Work instruction: Print all of the data exactly, but drop the pictures.

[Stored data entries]
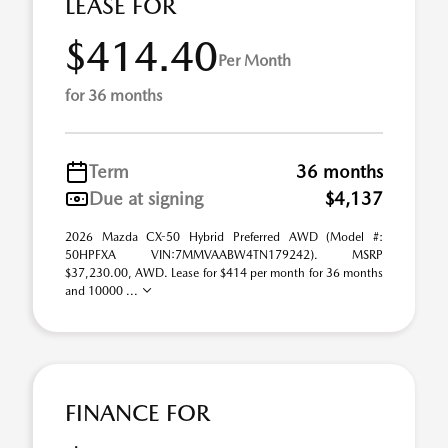
LEASE FOR
$414.40
Per Month
for 36 months
Term
36 months
Due at signing
$4,137
2026 Mazda CX-50 Hybrid Preferred AWD (Model #:
50HPFXA VIN:7MMVAABW4TN179242). MSRP
$37,230.00, AWD. Lease for $414 per month for 36 months
and 10000 ...
FINANCE FOR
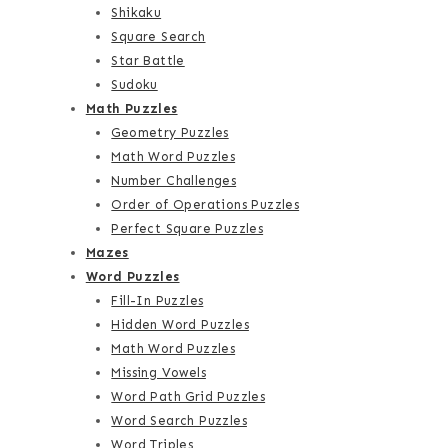
Shikaku
Square Search
Star Battle
Sudoku
Math Puzzles
Geometry Puzzles
Math Word Puzzles
Number Challenges
Order of Operations Puzzles
Perfect Square Puzzles
Mazes
Word Puzzles
Fill-In Puzzles
Hidden Word Puzzles
Math Word Puzzles
Missing Vowels
Word Path Grid Puzzles
Word Search Puzzles
Word Triples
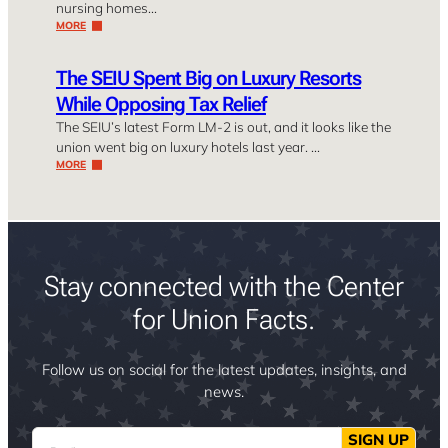
nursing homes…
MORE
The SEIU Spent Big on Luxury Resorts
While Opposing Tax Relief
The SEIU’s latest Form LM-2 is out, and it looks like the
union went big on luxury hotels last year. …
MORE
Stay connected with the Center
for Union Facts.
Follow us on social for the latest updates, insights, and
news.
Email
SIGN UP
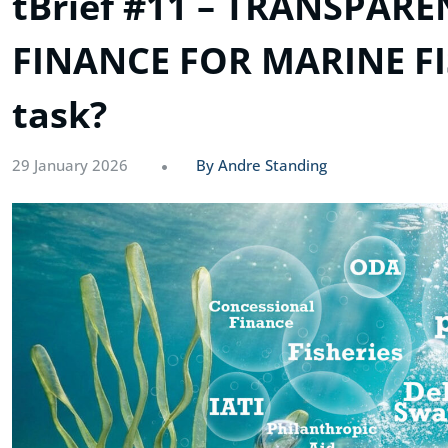
tBrief #11 – TRANSPAR
FINANCE FOR MARINE FIS
task?
29 January 2026
By Andre Standing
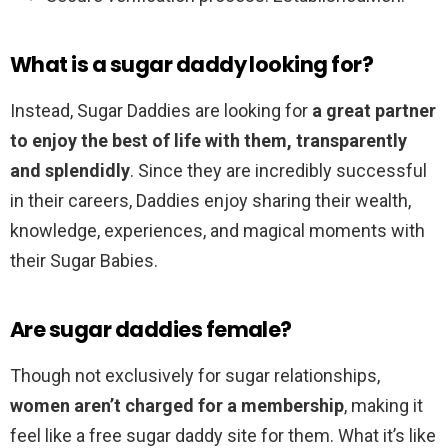
What is a sugar daddy looking for?
Instead, Sugar Daddies are looking for
a great partner
to enjoy the best of life with them, transparently
and splendidly
. Since they are incredibly successful
in their careers, Daddies enjoy sharing their wealth,
knowledge, experiences, and magical moments with
their Sugar Babies.
Are sugar daddies female?
Though not exclusively for sugar relationships,
women aren’t charged for a membership
, making it
feel like a free sugar daddy site for them. What it’s like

Answer to the exercise:
LEASE FOR
$414.40
Per Month
for 36 months
Term
36 months
Due at signing
$4,137
2026 Mazda CX-50 Hybrid Preferred AWD (Model #:
50HPFXA VIN:7MMVAABW4TN179242). MSRP
$37,230.00, AWD. Lease for $414 per month for 36 months
and 10000 ...
FINANCE FOR
Shikaku
Square Search
Star Battle
Sudoku
Math Puzzles
Geometry Puzzles
Math Word Puzzles
Number Challenges
Order of Operations Puzzles
Perfect Square Puzzles
Mazes
Word Puzzles
Fill-In Puzzles
Hidden Word Puzzles
Math Word Puzzles
Missing Vowels
Word Path Grid Puzzles
Word Search Puzzles
Word Triples
nursing homes…
MORE
The SEIU Spent Big on Luxury Resorts
While Opposing Tax Relief
The SEIU’s latest Form LM-2 is out, and it looks like the
union went big on luxury hotels last year. …
MORE
Stay connected with the Center
for Union Facts.
Follow us on social for the latest updates, insights, and
news.
Email
SIGN UP
tBrief #11 – TRANSPAR
FINANCE FOR MARINE FIS
task?
29 January 2026
By Andre Standing
What is a sugar daddy looking for?
Instead, Sugar Daddies are looking for
a great partner
to enjoy the best of life with them, transparently
and splendidly
. Since they are incredibly successful
in their careers, Daddies enjoy sharing their wealth,
knowledge, experiences, and magical moments with
their Sugar Babies.
Are sugar daddies female?
Though not exclusively for sugar relationships,
women aren’t charged for a membership
, making it
feel like a free sugar daddy site for them. What it’s like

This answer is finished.